◆ **DATA SUPPLIED**:

......

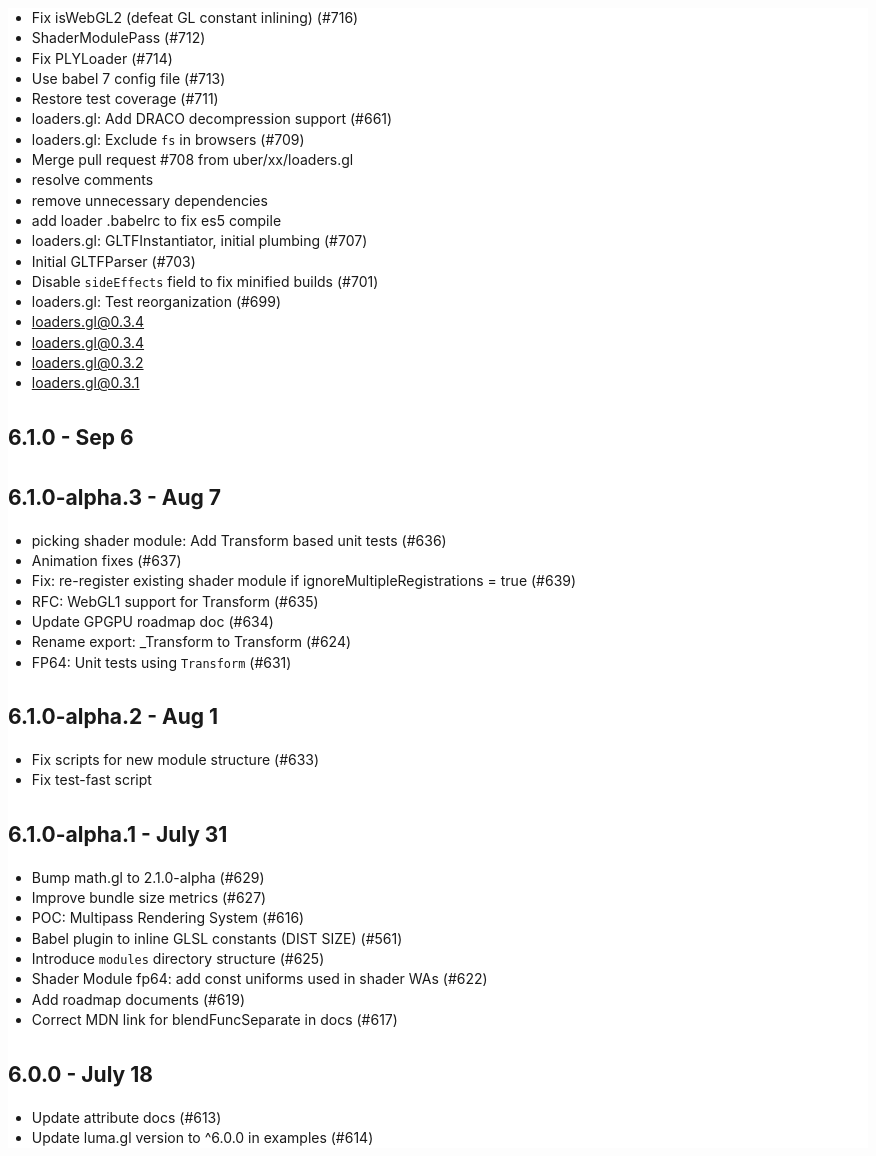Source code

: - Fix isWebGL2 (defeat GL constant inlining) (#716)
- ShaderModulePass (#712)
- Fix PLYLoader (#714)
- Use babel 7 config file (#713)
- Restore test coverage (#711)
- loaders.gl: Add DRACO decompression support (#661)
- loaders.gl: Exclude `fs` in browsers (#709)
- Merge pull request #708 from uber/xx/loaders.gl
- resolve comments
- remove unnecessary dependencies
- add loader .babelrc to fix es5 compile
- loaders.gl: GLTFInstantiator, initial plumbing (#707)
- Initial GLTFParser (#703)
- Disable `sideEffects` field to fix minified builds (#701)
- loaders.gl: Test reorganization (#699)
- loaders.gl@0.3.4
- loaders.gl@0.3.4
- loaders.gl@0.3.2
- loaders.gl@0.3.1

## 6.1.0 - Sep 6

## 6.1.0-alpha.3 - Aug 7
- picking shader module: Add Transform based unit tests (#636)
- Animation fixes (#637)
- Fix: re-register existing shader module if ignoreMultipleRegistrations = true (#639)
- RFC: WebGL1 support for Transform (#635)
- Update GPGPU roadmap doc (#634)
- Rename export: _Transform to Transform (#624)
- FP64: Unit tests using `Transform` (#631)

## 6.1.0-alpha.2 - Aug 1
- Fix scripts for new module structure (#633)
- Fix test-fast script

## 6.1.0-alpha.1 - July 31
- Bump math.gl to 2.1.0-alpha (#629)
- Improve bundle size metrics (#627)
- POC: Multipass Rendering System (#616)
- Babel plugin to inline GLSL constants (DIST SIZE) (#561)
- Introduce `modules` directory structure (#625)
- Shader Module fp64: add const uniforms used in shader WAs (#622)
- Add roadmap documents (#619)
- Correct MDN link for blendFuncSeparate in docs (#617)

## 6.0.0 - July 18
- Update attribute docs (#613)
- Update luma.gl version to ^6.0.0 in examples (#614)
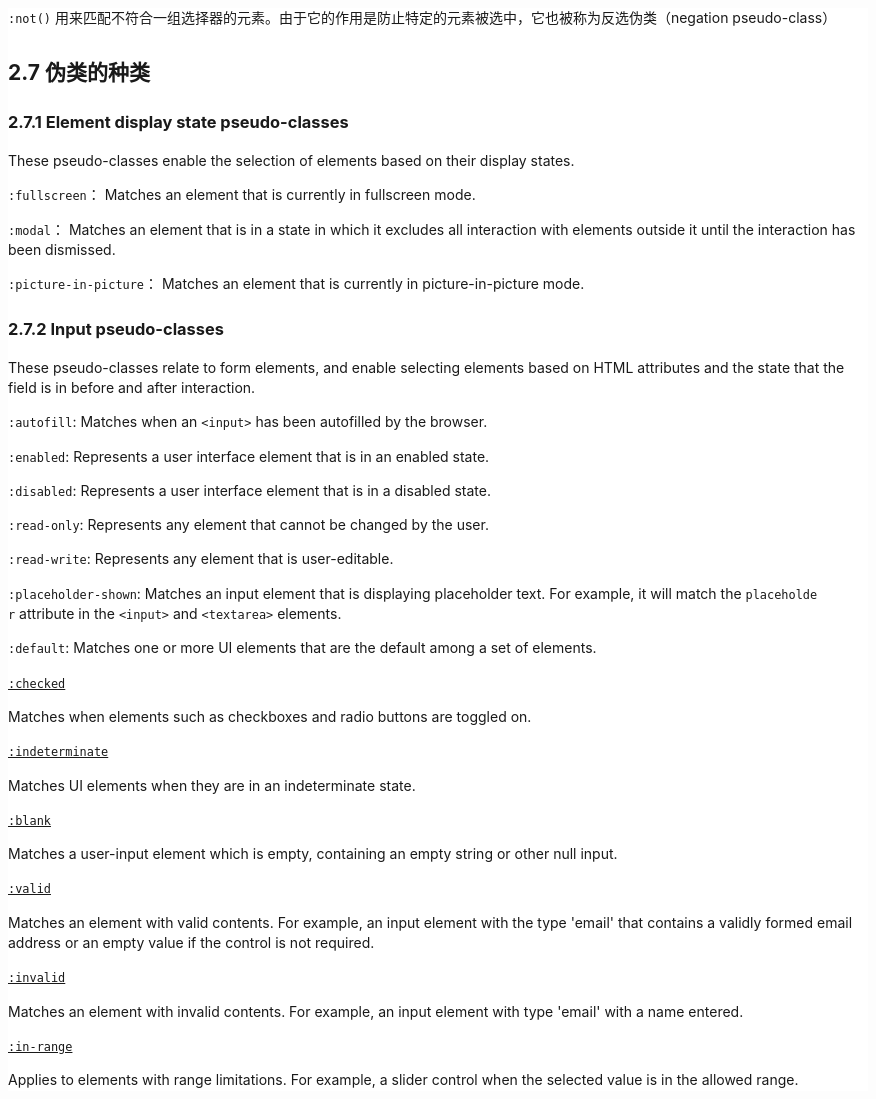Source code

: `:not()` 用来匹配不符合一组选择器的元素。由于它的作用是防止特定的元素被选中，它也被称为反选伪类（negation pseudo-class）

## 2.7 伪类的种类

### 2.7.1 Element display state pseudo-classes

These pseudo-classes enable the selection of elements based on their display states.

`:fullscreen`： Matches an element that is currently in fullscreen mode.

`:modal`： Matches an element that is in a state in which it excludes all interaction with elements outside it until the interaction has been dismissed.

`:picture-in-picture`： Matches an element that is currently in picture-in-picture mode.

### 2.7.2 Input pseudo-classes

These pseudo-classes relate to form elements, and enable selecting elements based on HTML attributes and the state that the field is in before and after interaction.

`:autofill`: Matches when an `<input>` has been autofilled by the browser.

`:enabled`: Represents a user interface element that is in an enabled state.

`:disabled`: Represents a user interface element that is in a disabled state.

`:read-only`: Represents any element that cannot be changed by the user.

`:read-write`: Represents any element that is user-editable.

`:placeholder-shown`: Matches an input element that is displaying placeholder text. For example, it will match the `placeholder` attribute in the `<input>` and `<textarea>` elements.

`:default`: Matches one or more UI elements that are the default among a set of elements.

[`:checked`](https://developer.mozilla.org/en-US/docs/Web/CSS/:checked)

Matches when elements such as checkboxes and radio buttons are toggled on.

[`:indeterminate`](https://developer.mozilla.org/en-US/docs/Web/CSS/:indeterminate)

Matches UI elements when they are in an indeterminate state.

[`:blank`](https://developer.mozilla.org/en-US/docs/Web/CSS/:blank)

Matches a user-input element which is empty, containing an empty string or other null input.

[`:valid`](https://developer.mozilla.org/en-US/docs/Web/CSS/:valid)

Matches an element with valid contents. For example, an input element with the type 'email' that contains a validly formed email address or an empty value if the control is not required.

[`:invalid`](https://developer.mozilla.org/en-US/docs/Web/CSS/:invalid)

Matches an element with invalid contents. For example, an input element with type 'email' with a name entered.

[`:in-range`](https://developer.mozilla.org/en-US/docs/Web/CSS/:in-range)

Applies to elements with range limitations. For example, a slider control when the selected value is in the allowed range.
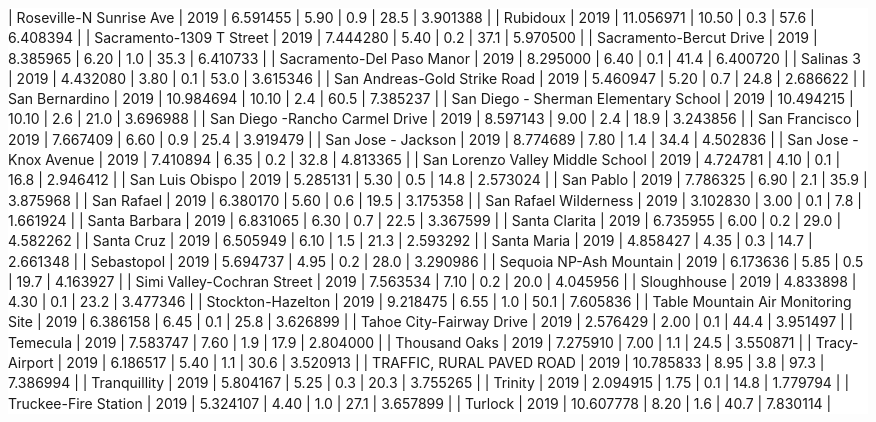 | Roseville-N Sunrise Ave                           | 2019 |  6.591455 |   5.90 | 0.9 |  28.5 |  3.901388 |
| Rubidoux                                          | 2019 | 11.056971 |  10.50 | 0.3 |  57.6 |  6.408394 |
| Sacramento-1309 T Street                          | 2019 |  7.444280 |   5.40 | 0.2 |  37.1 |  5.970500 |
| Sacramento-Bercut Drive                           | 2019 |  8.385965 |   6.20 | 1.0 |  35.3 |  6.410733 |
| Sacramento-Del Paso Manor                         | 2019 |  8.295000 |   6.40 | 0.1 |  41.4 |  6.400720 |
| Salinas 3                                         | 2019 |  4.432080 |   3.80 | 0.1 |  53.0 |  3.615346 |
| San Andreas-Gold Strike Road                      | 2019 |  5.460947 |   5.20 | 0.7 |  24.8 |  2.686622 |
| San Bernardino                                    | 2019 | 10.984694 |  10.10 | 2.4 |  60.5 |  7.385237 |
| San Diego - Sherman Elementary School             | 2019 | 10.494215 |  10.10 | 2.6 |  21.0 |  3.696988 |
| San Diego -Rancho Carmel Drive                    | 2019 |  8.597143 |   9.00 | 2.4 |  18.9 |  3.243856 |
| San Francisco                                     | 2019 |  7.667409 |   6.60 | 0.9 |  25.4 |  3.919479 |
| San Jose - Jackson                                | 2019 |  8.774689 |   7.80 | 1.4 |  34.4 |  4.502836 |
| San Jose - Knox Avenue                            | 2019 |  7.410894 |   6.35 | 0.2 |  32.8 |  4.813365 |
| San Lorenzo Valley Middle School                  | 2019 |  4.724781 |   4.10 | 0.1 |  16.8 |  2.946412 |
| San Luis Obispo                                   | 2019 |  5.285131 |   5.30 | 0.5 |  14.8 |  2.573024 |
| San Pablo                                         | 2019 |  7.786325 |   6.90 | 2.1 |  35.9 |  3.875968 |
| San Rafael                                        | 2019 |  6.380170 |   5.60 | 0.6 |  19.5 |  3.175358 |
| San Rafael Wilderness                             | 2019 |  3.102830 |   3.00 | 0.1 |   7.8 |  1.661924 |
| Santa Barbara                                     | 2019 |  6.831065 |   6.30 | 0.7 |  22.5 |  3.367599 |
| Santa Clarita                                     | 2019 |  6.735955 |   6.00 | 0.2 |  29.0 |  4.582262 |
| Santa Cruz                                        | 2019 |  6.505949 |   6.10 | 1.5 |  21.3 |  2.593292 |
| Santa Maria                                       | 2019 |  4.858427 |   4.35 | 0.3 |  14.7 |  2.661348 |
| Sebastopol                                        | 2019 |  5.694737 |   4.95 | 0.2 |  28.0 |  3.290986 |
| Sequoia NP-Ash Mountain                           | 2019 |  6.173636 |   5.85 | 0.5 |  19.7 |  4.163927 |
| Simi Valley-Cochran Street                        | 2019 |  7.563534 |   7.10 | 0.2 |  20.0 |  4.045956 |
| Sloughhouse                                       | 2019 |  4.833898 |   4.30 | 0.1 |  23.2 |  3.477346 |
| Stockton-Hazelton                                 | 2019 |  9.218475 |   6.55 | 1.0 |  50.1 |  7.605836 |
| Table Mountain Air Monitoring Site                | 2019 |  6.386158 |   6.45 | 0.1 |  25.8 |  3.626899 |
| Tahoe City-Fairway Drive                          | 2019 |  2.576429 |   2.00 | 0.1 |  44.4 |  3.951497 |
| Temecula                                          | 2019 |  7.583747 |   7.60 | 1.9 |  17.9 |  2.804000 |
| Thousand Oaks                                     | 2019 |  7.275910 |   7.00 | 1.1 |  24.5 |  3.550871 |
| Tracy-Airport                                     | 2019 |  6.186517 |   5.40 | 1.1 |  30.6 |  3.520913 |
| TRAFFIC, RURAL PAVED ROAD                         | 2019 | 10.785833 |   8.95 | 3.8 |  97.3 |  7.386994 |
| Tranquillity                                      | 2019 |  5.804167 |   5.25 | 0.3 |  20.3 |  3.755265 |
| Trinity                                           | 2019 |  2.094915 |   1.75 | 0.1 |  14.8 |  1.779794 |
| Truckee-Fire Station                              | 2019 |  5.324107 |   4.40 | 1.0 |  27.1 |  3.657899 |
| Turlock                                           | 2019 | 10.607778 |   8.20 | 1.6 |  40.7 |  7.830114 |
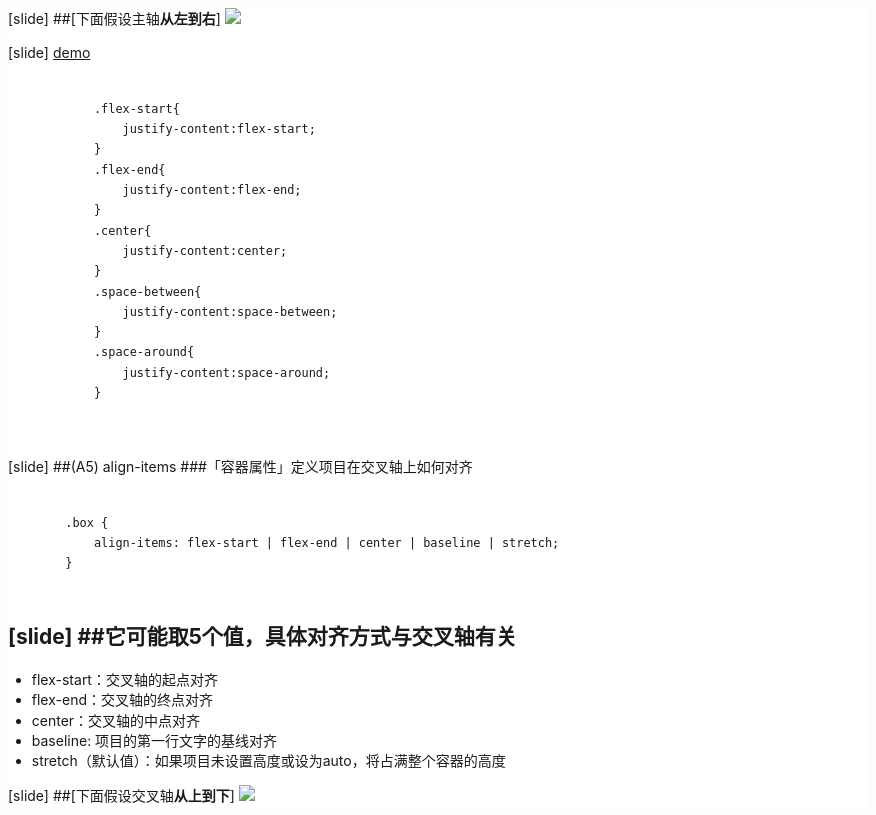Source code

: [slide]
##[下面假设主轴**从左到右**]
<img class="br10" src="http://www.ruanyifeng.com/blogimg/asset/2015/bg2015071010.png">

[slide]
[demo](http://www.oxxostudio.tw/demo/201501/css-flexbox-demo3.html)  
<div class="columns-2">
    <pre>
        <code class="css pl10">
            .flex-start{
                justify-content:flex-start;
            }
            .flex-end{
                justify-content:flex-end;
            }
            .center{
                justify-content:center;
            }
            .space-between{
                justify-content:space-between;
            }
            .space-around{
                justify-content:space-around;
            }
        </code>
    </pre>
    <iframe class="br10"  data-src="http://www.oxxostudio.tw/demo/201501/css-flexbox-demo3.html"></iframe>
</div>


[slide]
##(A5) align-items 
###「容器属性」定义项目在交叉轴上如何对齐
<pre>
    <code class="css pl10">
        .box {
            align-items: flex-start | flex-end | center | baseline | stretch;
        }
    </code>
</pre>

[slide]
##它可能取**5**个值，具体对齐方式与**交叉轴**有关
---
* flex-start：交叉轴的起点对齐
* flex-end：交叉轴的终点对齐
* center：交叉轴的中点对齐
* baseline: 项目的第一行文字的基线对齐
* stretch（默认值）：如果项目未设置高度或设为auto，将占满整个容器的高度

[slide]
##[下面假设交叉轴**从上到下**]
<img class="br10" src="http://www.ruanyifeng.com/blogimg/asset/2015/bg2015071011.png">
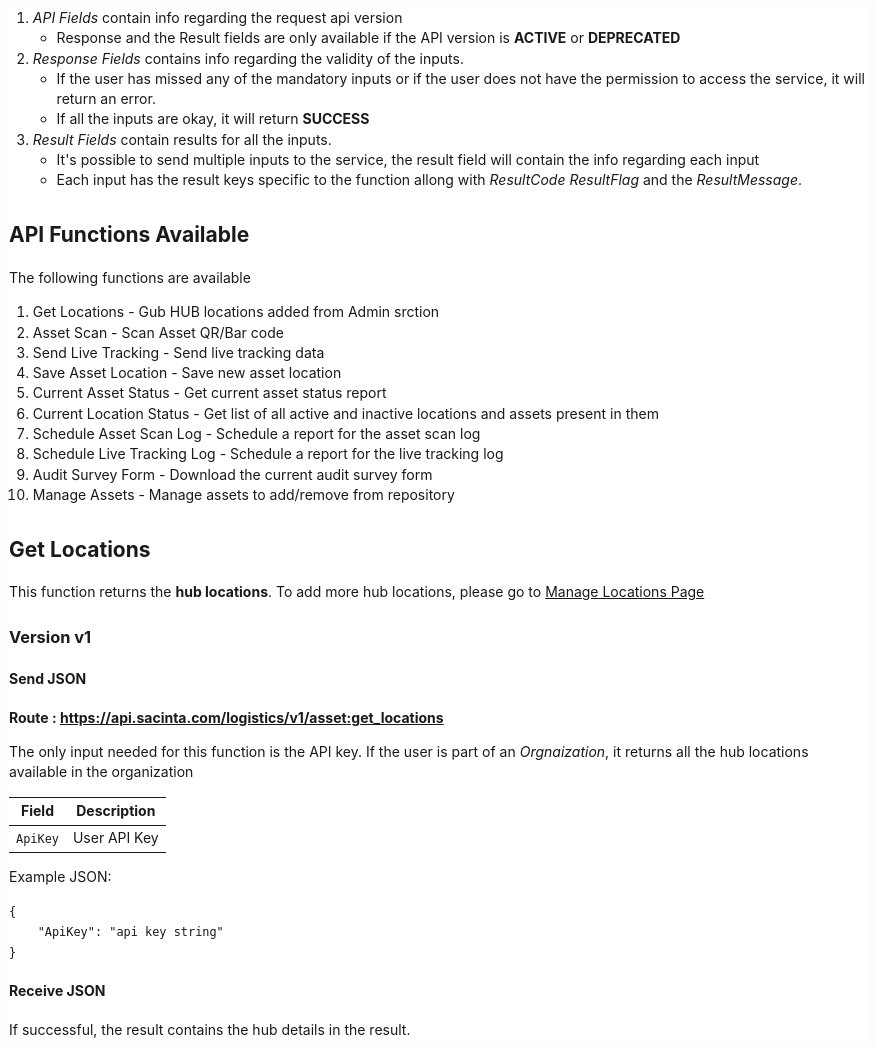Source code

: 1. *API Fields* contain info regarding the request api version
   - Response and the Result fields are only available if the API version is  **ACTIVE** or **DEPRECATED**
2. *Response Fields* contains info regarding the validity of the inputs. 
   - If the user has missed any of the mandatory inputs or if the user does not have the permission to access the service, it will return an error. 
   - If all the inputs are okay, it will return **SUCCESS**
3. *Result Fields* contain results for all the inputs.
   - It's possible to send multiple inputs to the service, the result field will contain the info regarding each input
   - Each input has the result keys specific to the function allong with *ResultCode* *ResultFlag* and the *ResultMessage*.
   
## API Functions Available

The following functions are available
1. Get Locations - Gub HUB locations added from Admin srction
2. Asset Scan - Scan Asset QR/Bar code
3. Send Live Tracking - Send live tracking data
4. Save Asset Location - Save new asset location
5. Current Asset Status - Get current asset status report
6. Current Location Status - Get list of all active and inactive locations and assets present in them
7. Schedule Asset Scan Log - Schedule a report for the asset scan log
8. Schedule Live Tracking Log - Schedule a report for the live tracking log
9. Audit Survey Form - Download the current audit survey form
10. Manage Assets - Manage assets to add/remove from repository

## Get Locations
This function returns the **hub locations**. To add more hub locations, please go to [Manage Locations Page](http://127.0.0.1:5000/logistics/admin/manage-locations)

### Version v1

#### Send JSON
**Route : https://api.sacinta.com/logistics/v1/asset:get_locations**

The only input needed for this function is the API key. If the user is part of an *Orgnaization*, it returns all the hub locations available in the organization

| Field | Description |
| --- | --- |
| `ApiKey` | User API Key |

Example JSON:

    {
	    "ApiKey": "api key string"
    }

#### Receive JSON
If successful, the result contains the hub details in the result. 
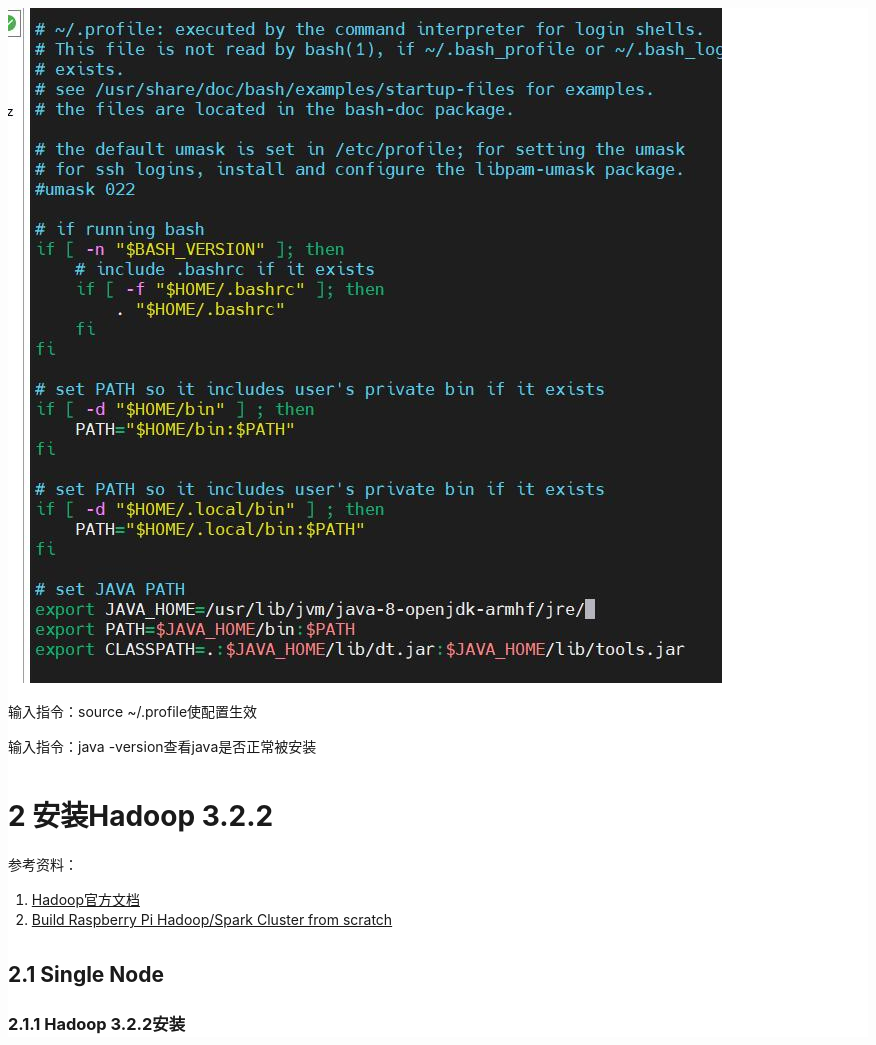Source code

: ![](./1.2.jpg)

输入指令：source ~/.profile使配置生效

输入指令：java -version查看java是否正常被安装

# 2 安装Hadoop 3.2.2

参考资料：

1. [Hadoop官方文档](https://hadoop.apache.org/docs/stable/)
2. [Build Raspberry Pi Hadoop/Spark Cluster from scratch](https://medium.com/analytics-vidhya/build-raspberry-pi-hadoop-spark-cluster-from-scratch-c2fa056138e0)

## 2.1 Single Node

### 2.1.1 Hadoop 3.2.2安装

......

◆ **TO-DO ITEM**:
Wherever the string "info" appears in a line of the records above, copy that line.

◆ **SOLUTION**:
: 1. *API Fields* contain info regarding the request api version
2. *Response Fields* contains info regarding the validity of the inputs. 
   - It's possible to send multiple inputs to the service, the result field will contain the info regarding each input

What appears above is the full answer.